Although the price of black gold increased a bit on Friday, the commodity closed the whole week below important resistance lines and invalidated earlier breakouts. What does it mean for crude oil?
Crude oil’s technical picture
Let’s take a closer look at the charts below and find out.
On Friday, we wrote that the first thing that catches the eye on the medium-term chart is an invalidation of the breakout above the long-term green resistance line. Additionally, thanks to yesterday’s drop the commodity slipped under the previously broken May peak (marked with the blue horizontal dashed line), invalidating the earlier tiny breakout, which is a negative development. Nevertheless, these events will turn bearish if we see a weekly closure below them later in the day.
From today’s point of view, we see that the commodity closed the previous week under the long-term green resistance line, invalidating earlier breakouts and giving oil bears an important reason to act in the coming week.
How did this drop affect the very short-term chart? Let’s check.
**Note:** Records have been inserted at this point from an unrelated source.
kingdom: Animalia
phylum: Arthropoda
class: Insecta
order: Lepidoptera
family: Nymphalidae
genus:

On the daily chart, we see that although crude oil moved a bit higher on Friday, the size of the rebound was small compared to Thursday’s pullback. Additionally, it materialized on visibly lower volume than the earlier decline, which increases doubts about oil bulls’ strength and a further rally.
On top of that, crude oil closed another session and the whole week below the recent highs and the previously broken lower border of the purple rising trend channel, which together with the sell signals generated by the CCI and the Stochastic Oscillator suggests further deterioration in the coming week.
How low could crude oil go?
If this is the case and crude oil declines from current levels, the initial downside target for oil bears will be around $49.85, where the previously broken red declining line (which serves as the nearest support) is. If it’s broken, we’ll likely see a drop to the 38.2% Fibonacci retracement based on the June-September upward move (around $48.72) in the following days.
Finishing today’s alert please note that Friday the Baker Hughes report showed that the number of oil rigs rose by six to 750 after declining for four of the previous five weeks. In our opinion, this is a negative signal, which will likely increase concerns that U.S. oil output could rebound and push the price of light crude lower in the coming days. This pro-bearish scenario is also reinforced by news that OPEC crude oil output increased in the previous month because of higher supplies from Iraq and Libya. Therefore, we believe that short positions continue to be justified from the risk/reward perspective.
Summing up, short positions continue to be justified from the risk/reward perspective as the combination of the technical (invalidation of breakouts, higher volume during declines, sell signals generated by the indicators) and the fundamental pictures (an increase in the number of oil rigs, higher production from Iraq and Libya) of the commodity suggest lower prices in the coming week.